The Quaternary is the last of the great divisions of geological time and may be said to be still in progress, for its events led by gradual steps to the present climatic and geographical order of things, and to the present geographical distribution of animals and plants over the surface of the earth. Quaternary deposits are to a very large extent continental in their origin, marine sediments in most regions being of very subordinate extent, and consist generally of loose, uncompacted sands, gravels, boulder clays, clays, and the like. These deposits never reach any very great thickness, but their horizontal extent is at least equal to that attained by any preceding system, for in one form or other they cover almost the entire surface of the globe. In an even greater degree than in the Tertiary are the Quaternary formations of different areas difficult to correlate, because of the locally restricted character of many of them, the frequent and radical changes of facies from point to point, and the scantiness of fossils or their absence over wide regions.

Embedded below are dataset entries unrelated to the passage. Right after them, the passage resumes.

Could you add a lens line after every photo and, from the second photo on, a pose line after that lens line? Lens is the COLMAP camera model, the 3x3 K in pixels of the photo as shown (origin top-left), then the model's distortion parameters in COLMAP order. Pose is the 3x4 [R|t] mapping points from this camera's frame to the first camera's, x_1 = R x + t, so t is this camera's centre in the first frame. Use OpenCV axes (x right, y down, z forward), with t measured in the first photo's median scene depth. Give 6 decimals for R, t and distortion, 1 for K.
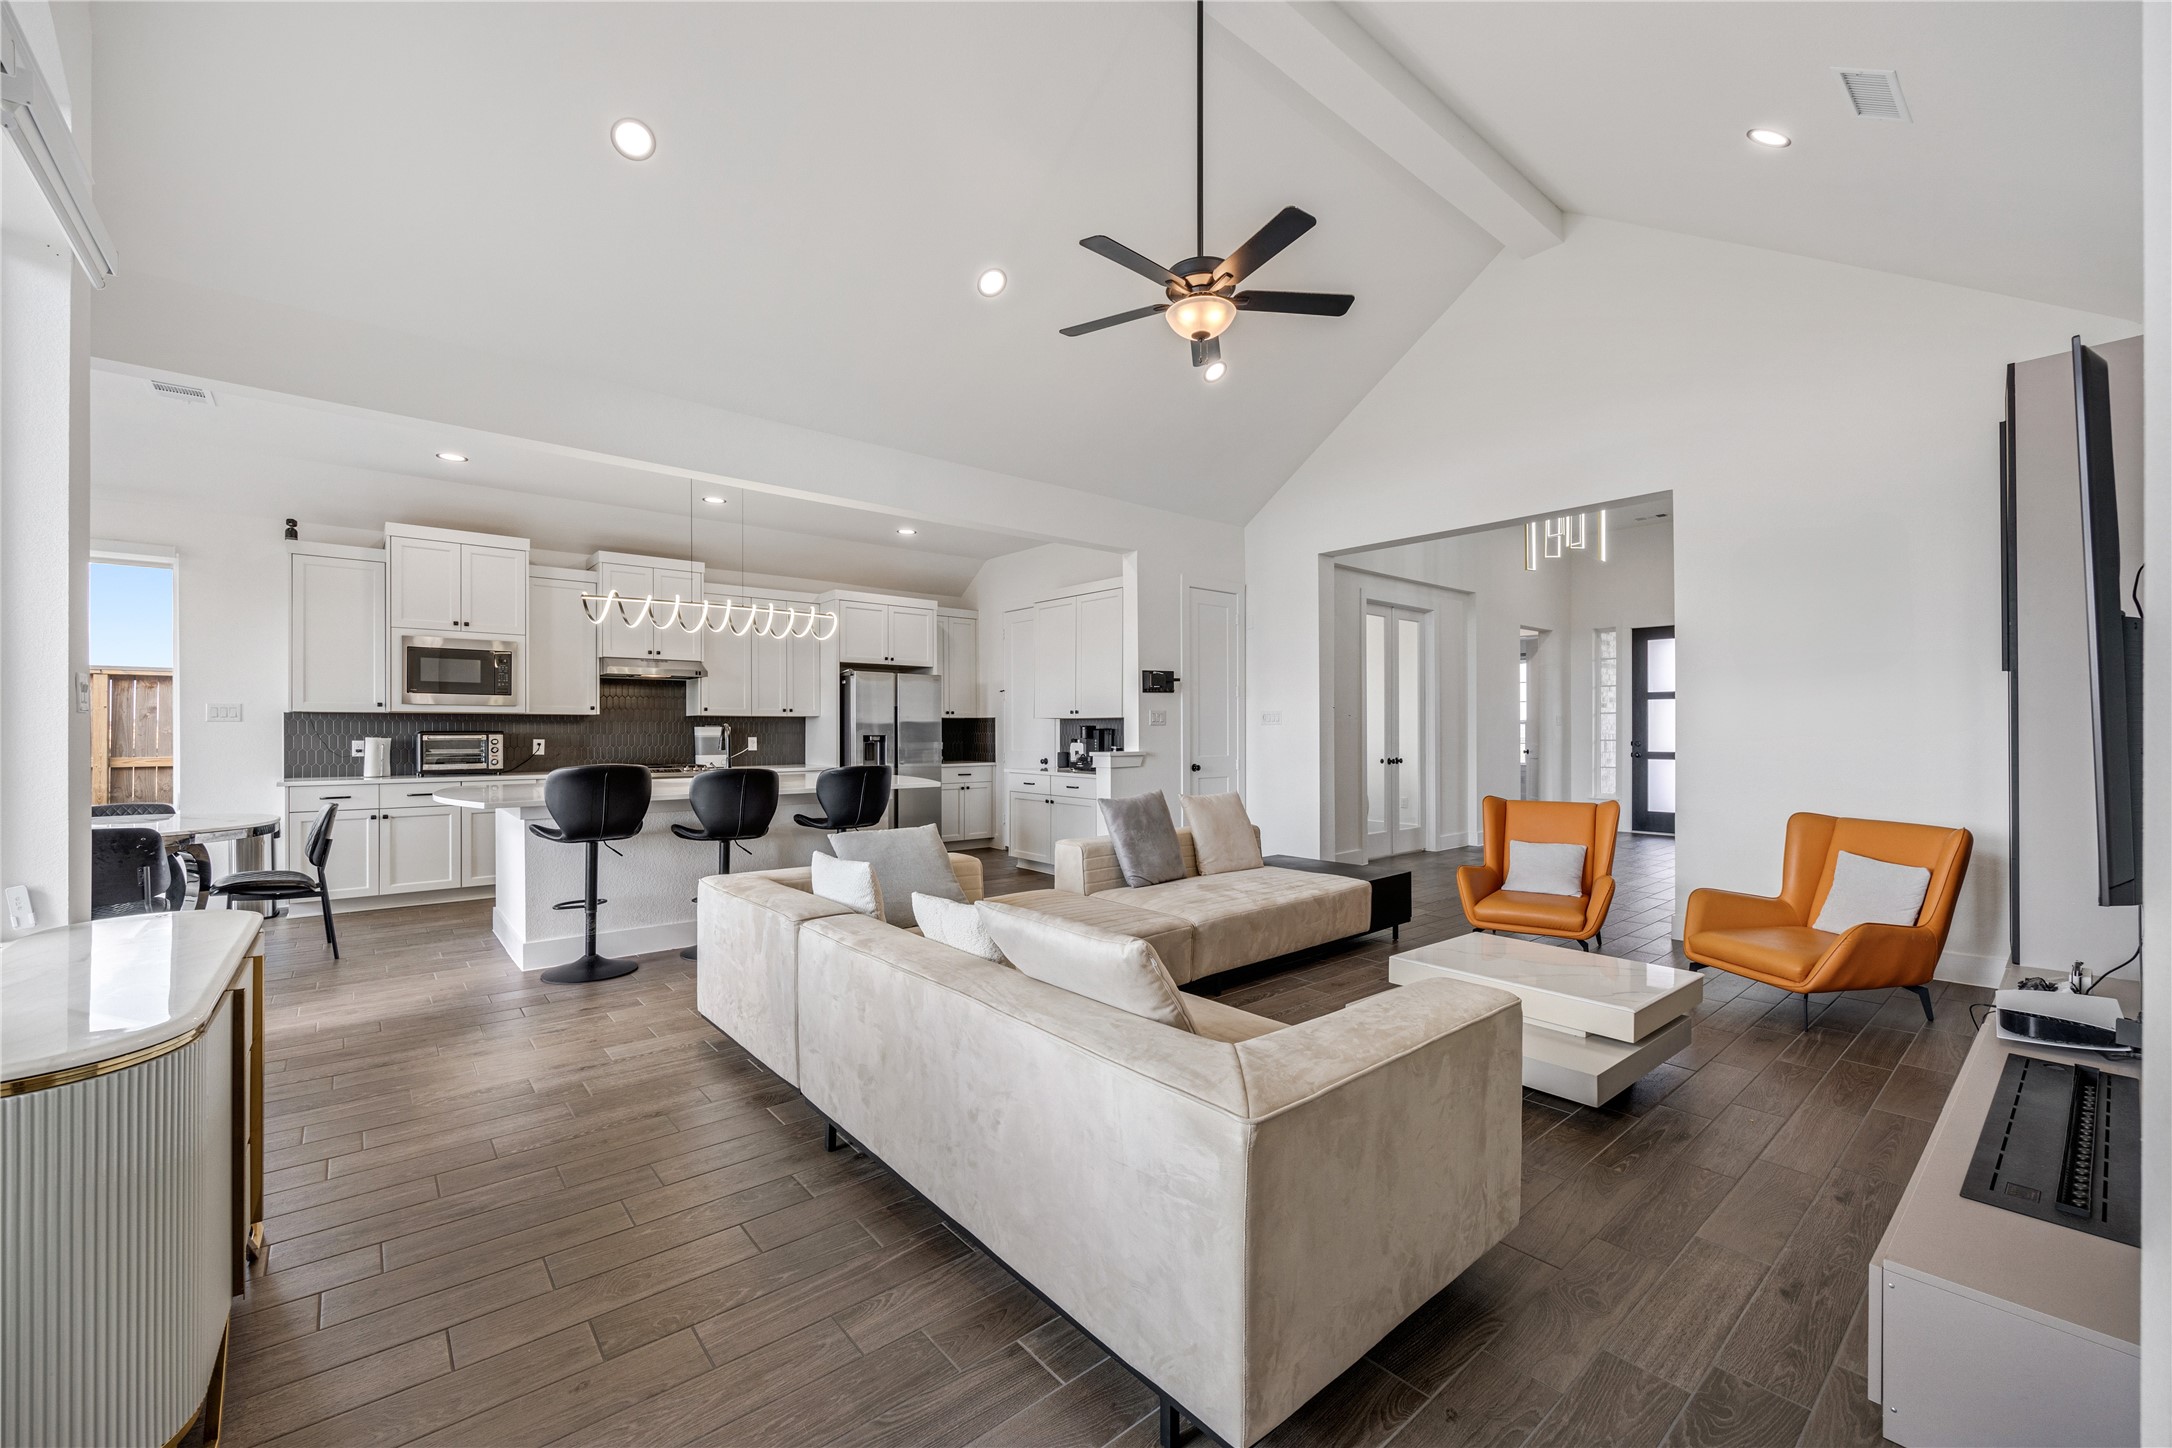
lens RADIAL K [[866.6, 0, 1082.3], [0, 866.6, 734.3], [0, 0, 1]] dist [0.000446, -0.000046]
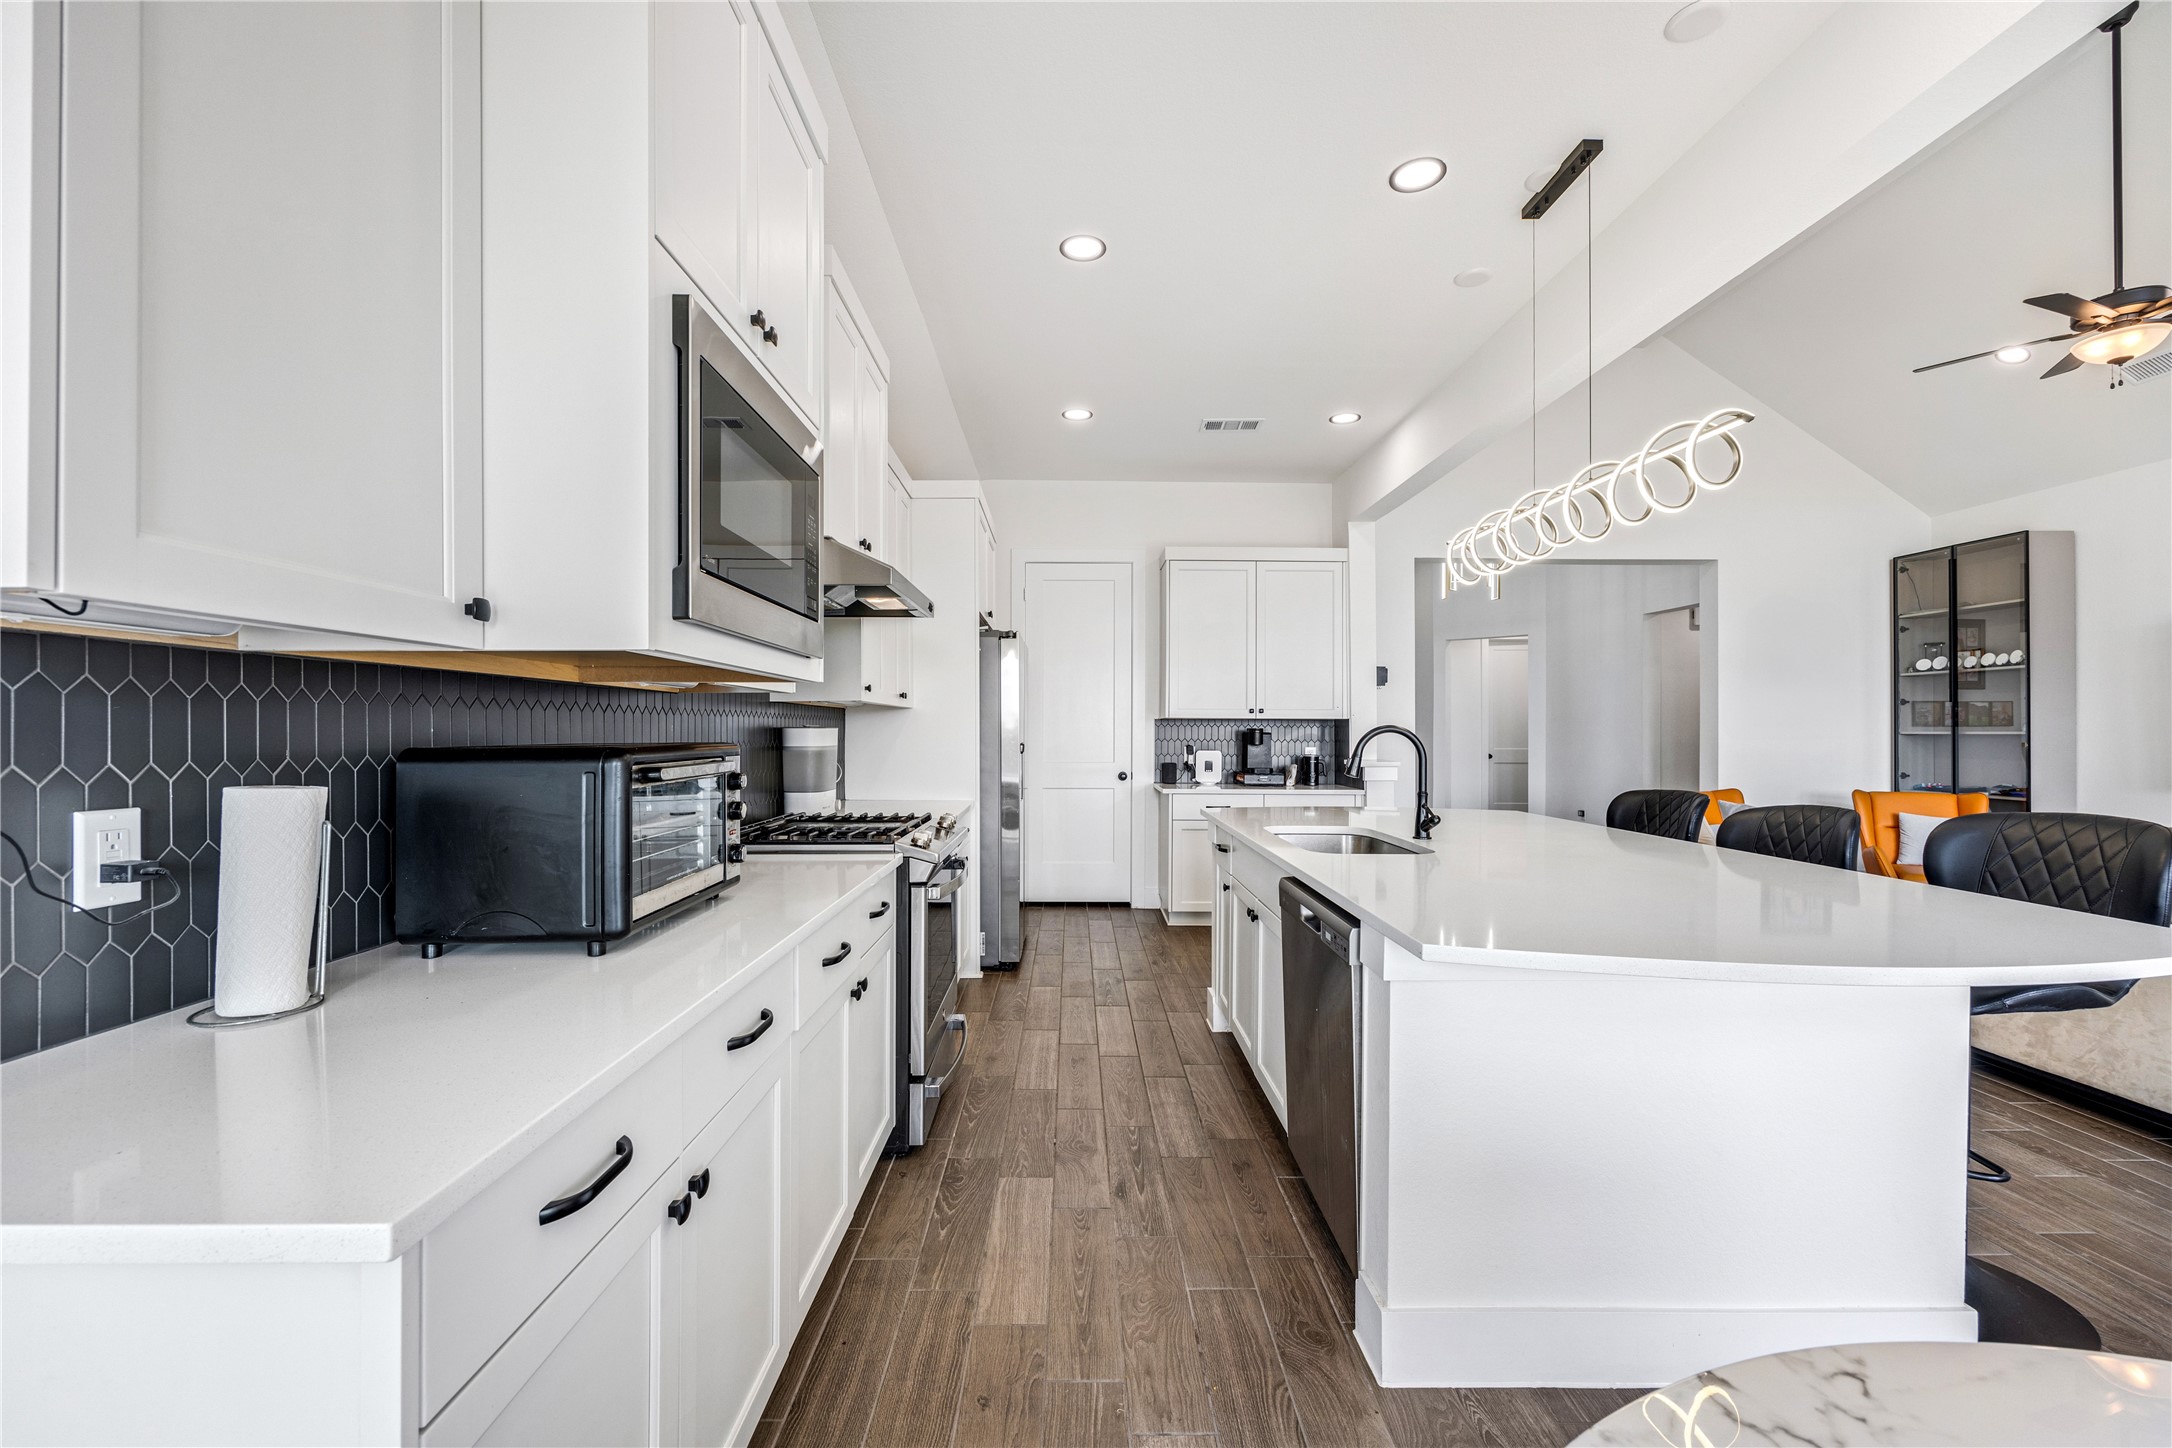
lens RADIAL K [[865.4, 0, 1069.4], [0, 865.4, 725.2], [0, 0, 1]] dist [-0.000245, 0.000007]
pose [[0.638884, 0.007167, 0.769270, -0.784472], [-0.000019, 0.999957, -0.009301, -0.006407], [-0.769303, 0.005928, 0.638856, 0.701861]]
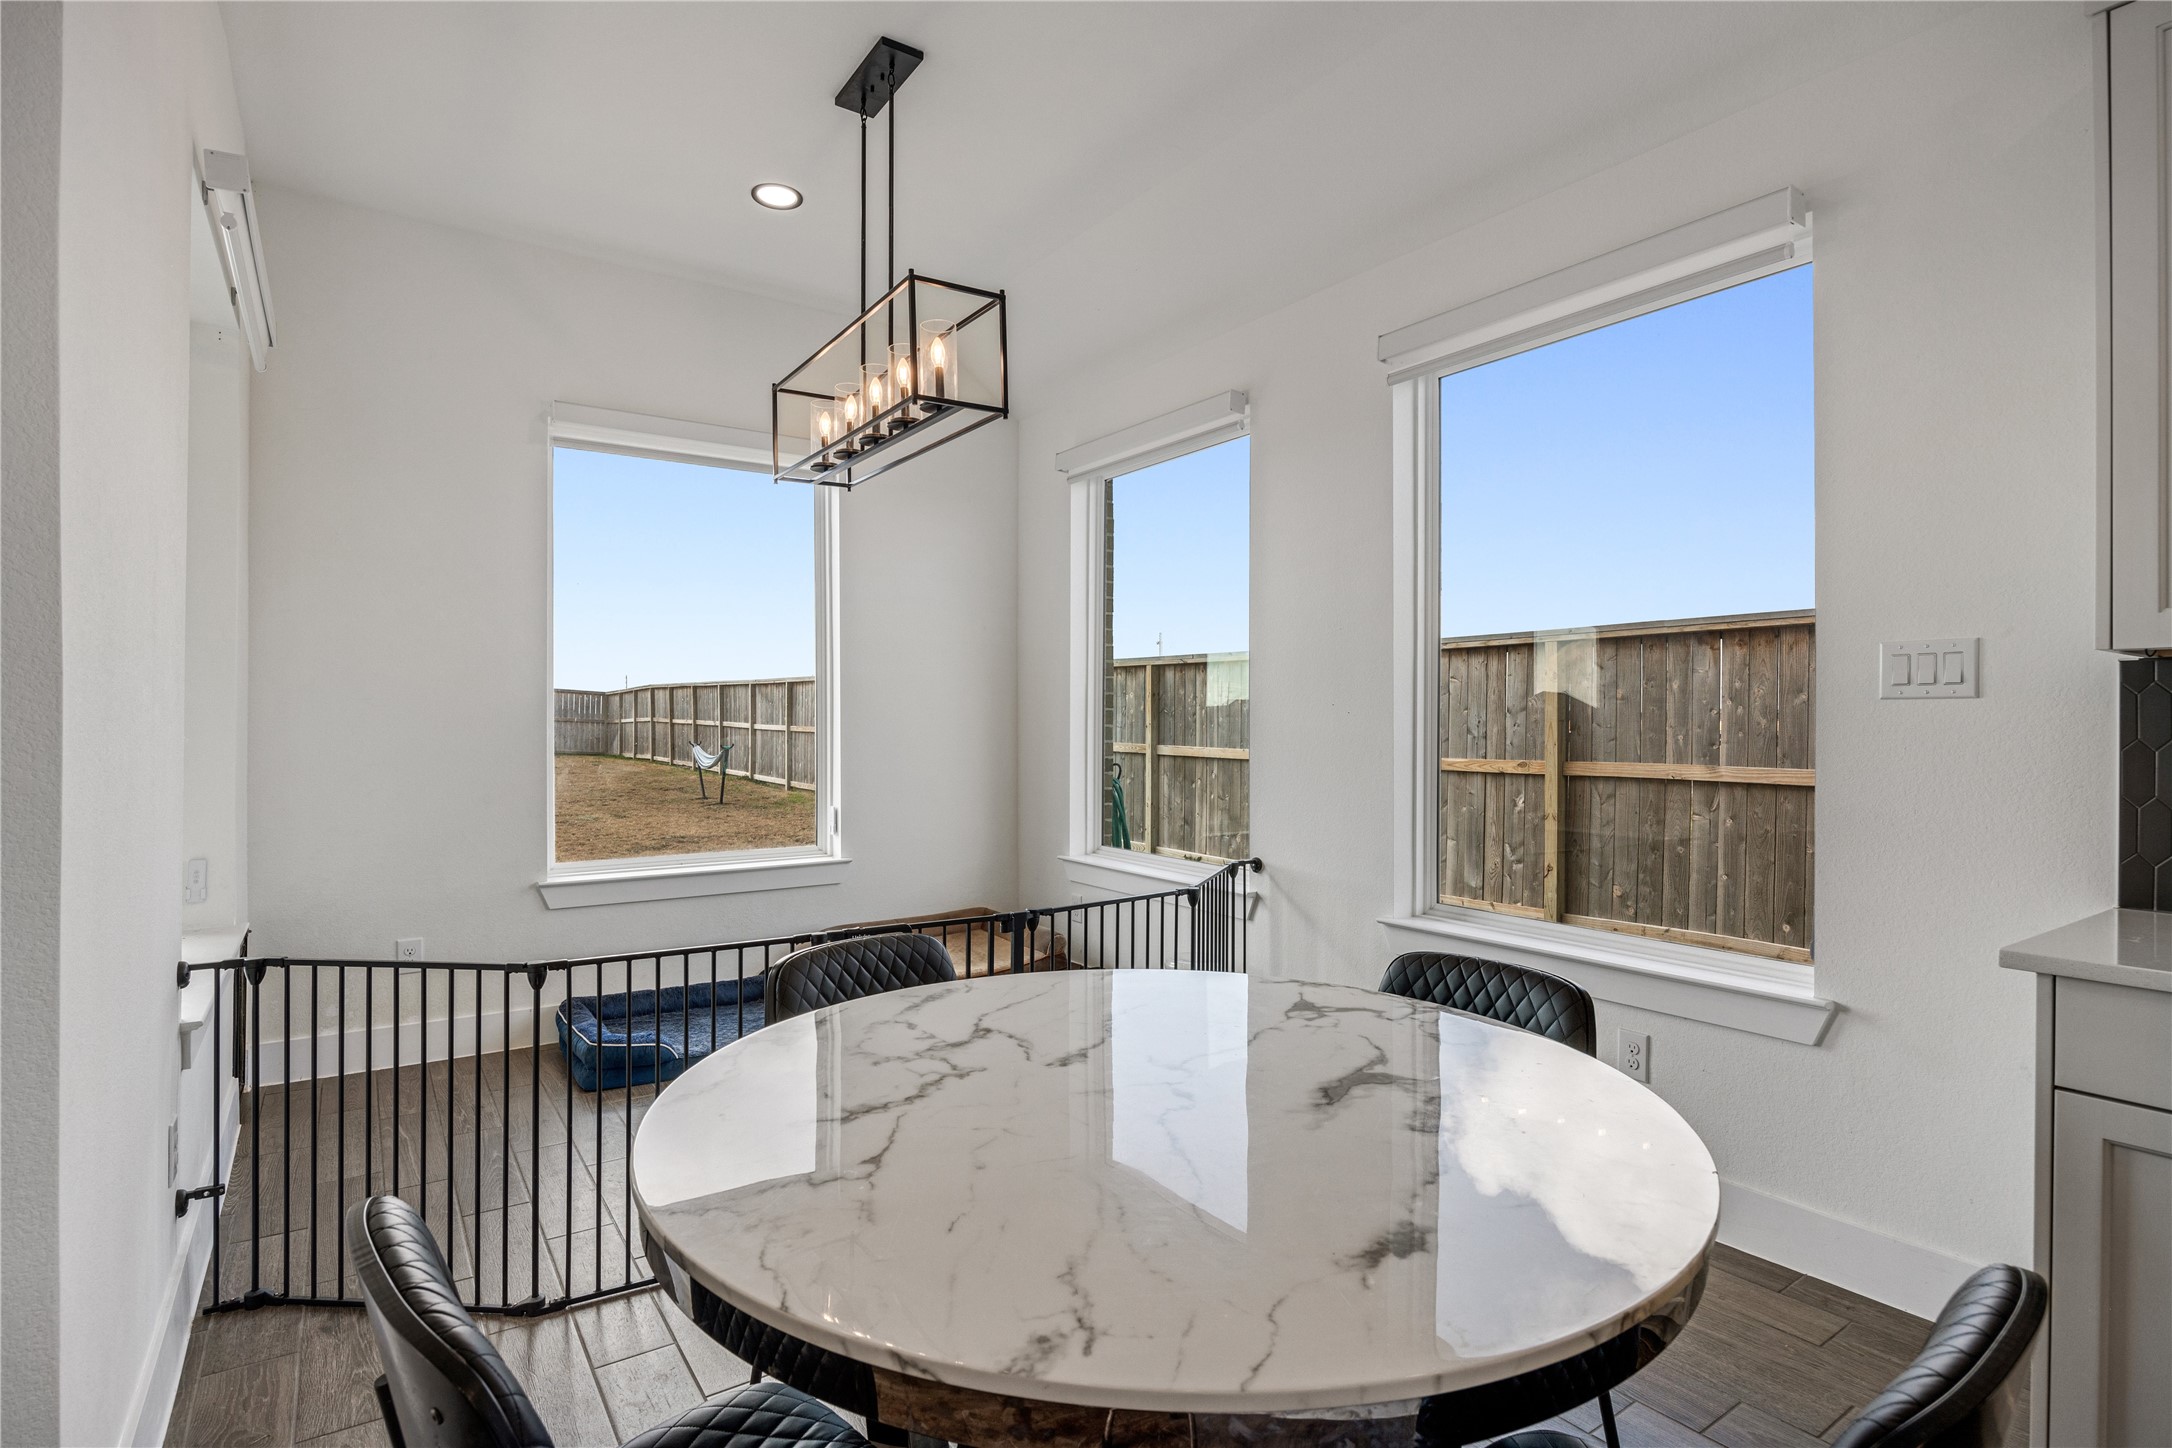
lens RADIAL K [[1058.9, 0, 1088.9], [0, 1058.9, 718.3], [0, 0, 1]] dist [0.001357, 0.000006]
pose [[-0.081265, -0.000320, -0.996692, -0.505220], [-0.004211, 0.999991, 0.000022, -0.005883], [0.996684, 0.004199, -0.081266, 0.630393]]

The line of division between the Tertiary and Quaternary is not easy to draw, especially in those regions which were not reached by the great glaciers and ice-sheets of the Pleistocene.

The seas at the end of the Pliocene had much the same extent as later, and on the same coasts the same kinds of material continued to accumulate, and some of the Pliocene coral reefs continued to grow uninterruptedly into the Pleistocene. Even in the regions of glaciation, the end of the Tertiary is fixed differently by different authorities.

According to general practice, the Quaternary is divided into two epochs, (1) the Pleistocene, and (2) the Recent, though various names are used for them.